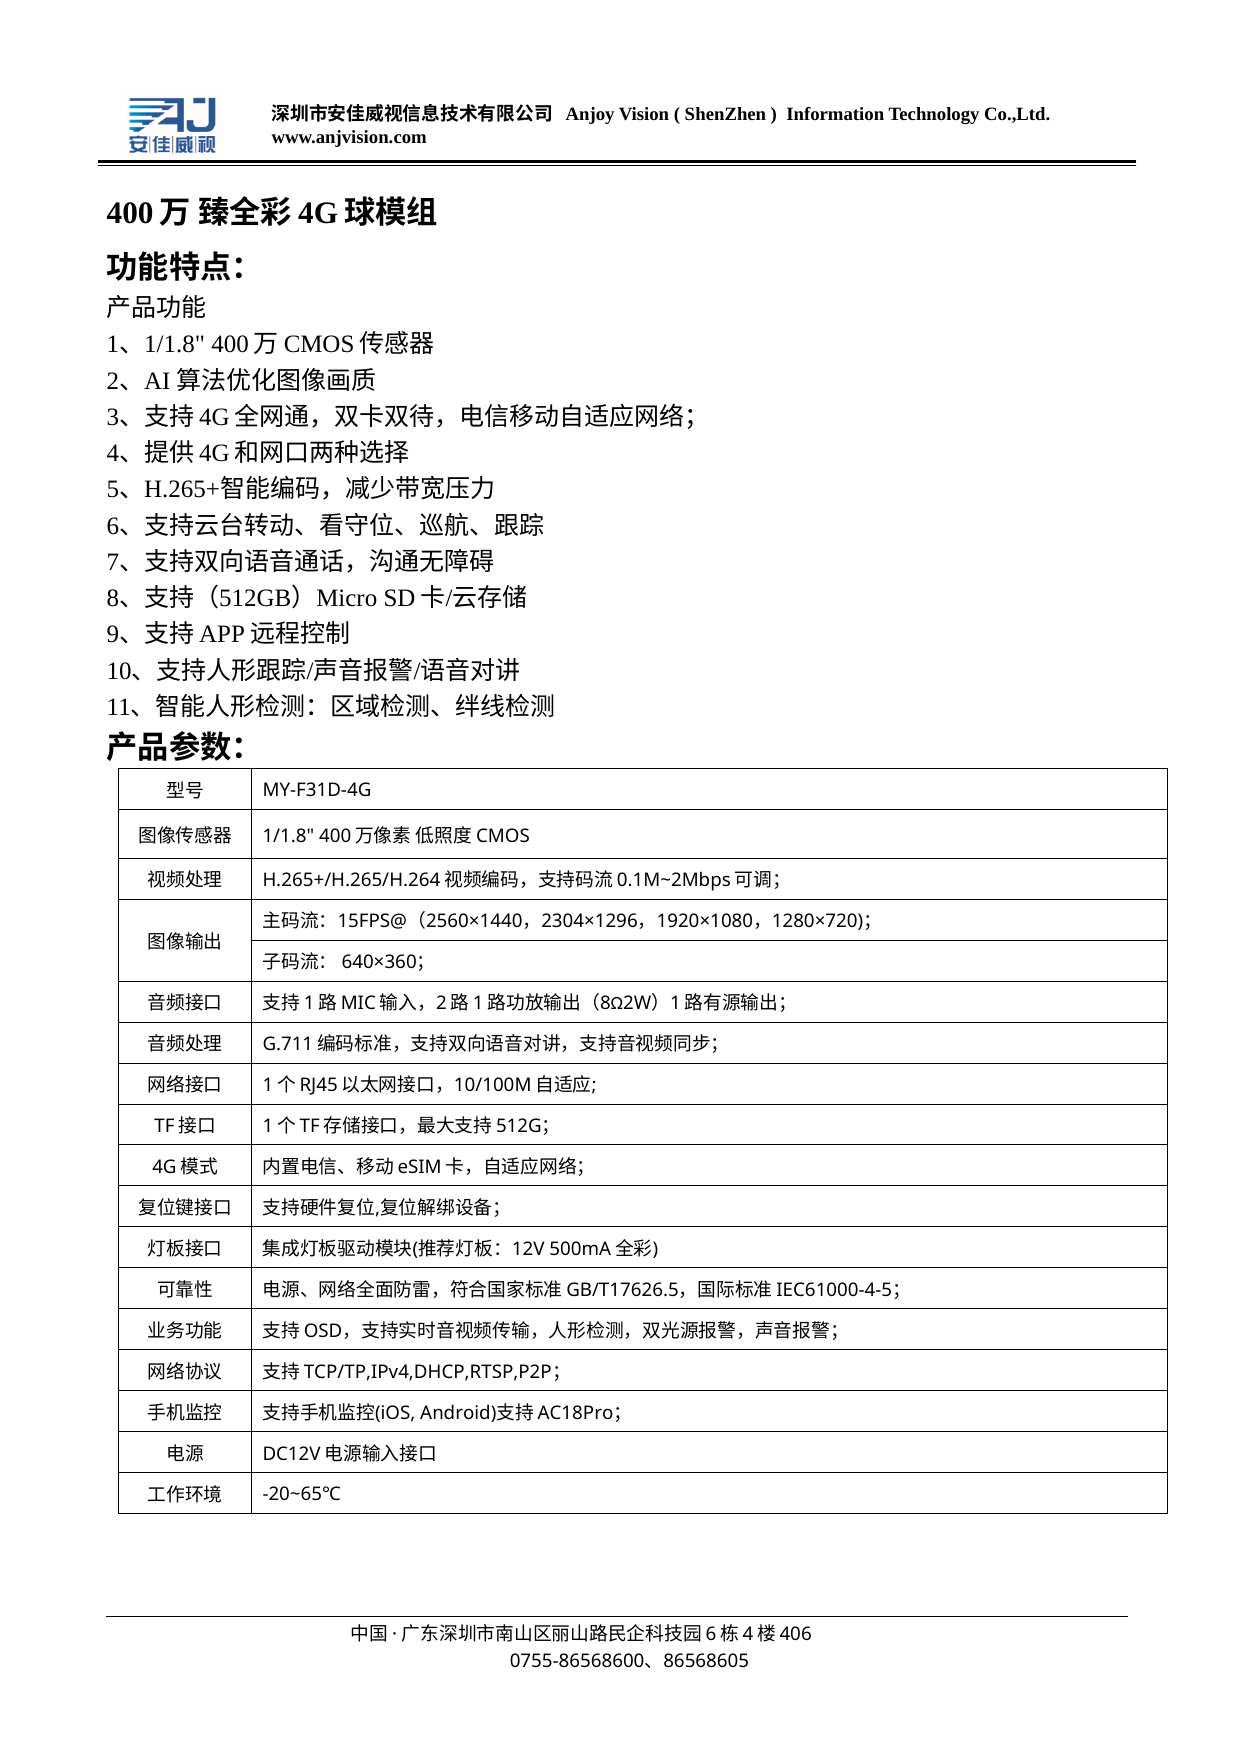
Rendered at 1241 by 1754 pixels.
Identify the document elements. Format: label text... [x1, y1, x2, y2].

* * *

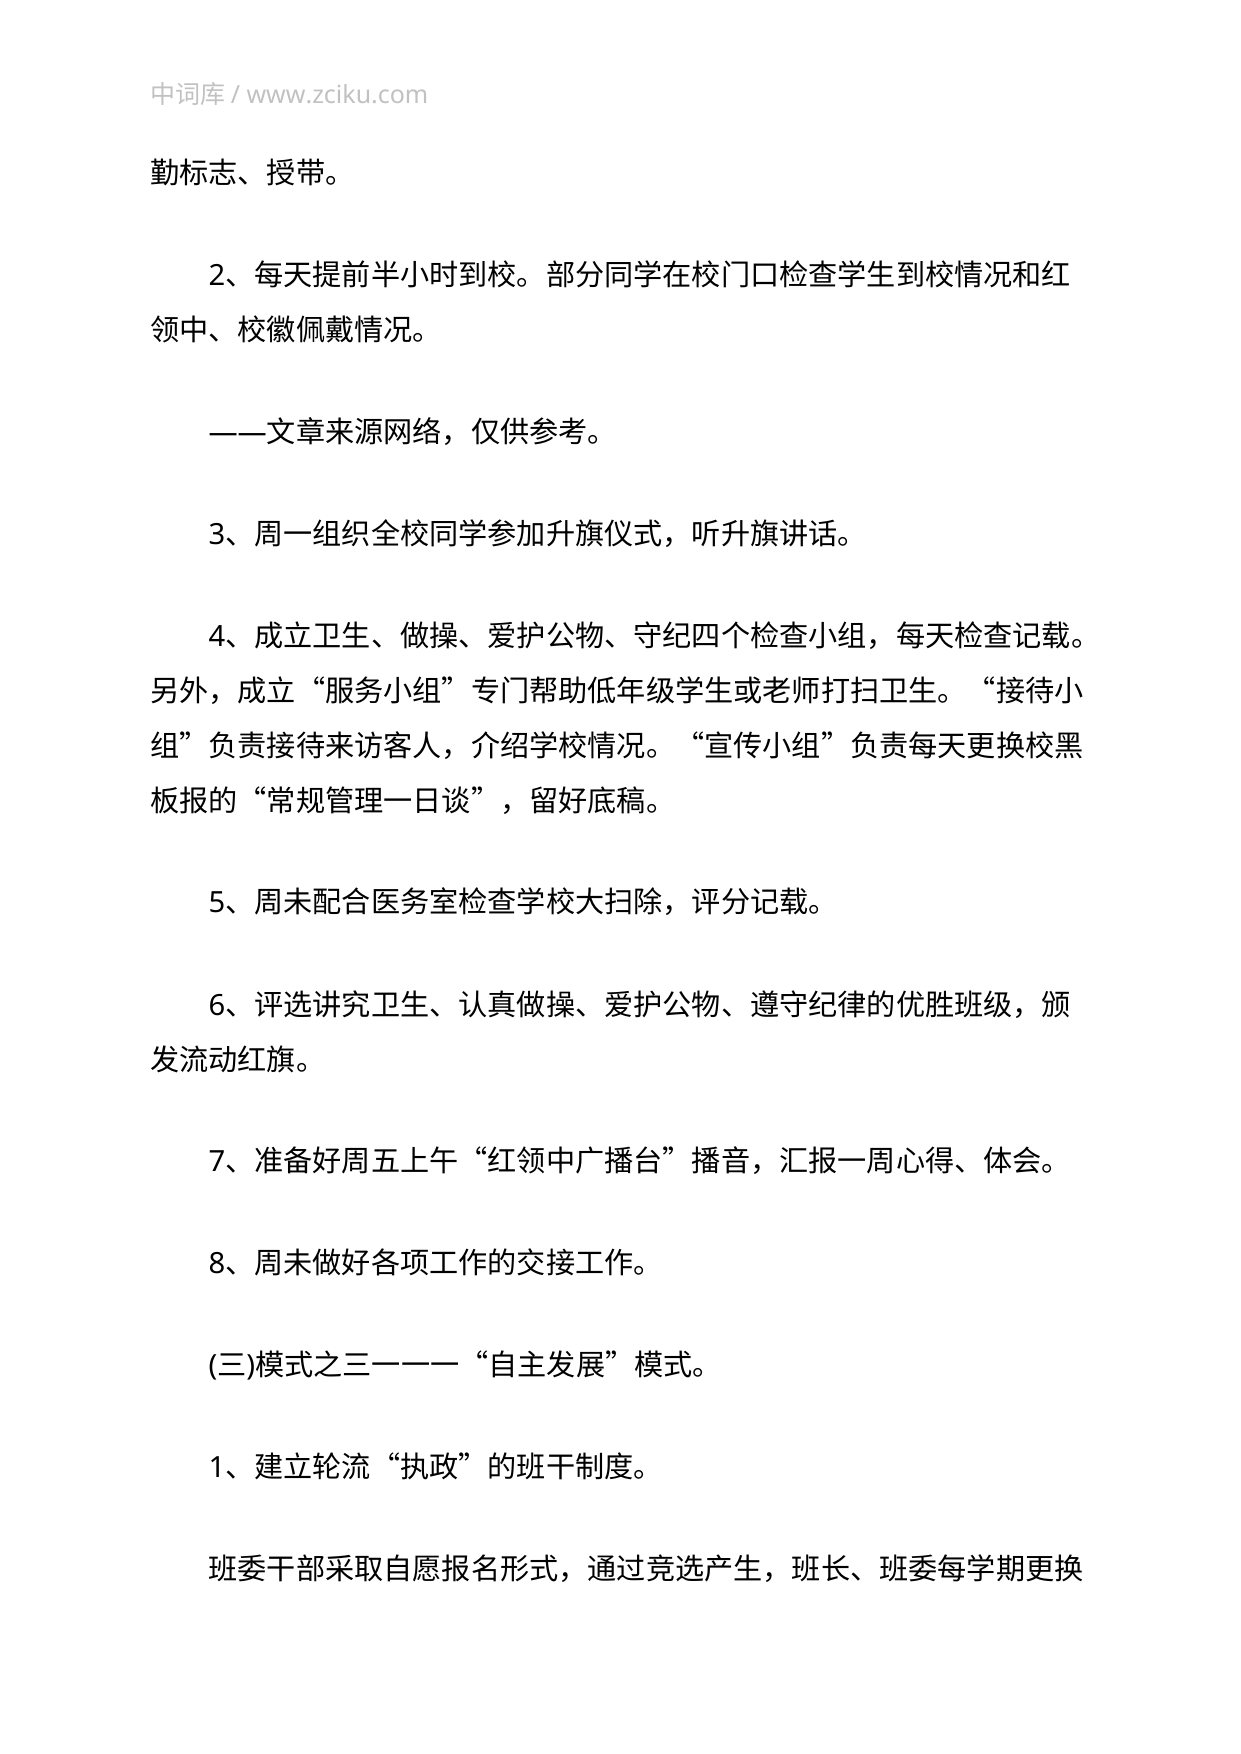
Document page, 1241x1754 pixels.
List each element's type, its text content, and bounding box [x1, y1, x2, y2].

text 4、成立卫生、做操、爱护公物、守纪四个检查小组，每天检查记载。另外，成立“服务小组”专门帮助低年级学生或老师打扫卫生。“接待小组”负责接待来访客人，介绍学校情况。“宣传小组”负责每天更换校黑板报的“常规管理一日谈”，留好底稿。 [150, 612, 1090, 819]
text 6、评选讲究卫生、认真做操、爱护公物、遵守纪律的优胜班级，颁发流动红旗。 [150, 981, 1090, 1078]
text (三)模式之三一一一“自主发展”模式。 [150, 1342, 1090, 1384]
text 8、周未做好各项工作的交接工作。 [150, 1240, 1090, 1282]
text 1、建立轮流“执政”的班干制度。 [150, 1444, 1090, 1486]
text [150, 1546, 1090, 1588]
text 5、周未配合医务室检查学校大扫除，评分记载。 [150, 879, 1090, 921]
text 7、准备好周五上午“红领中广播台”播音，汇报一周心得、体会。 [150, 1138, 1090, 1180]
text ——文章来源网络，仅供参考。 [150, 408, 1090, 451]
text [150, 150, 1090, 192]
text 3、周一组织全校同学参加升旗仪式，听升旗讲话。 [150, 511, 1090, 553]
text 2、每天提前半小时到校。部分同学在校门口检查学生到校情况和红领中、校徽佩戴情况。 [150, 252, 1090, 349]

> Task brief
Look through the data above for the string "pixels" and copy every line where it appears.

> Answer to this problem
Rendered at 1241 by 1754 pixels.
Document page, 1241x1754 pixels.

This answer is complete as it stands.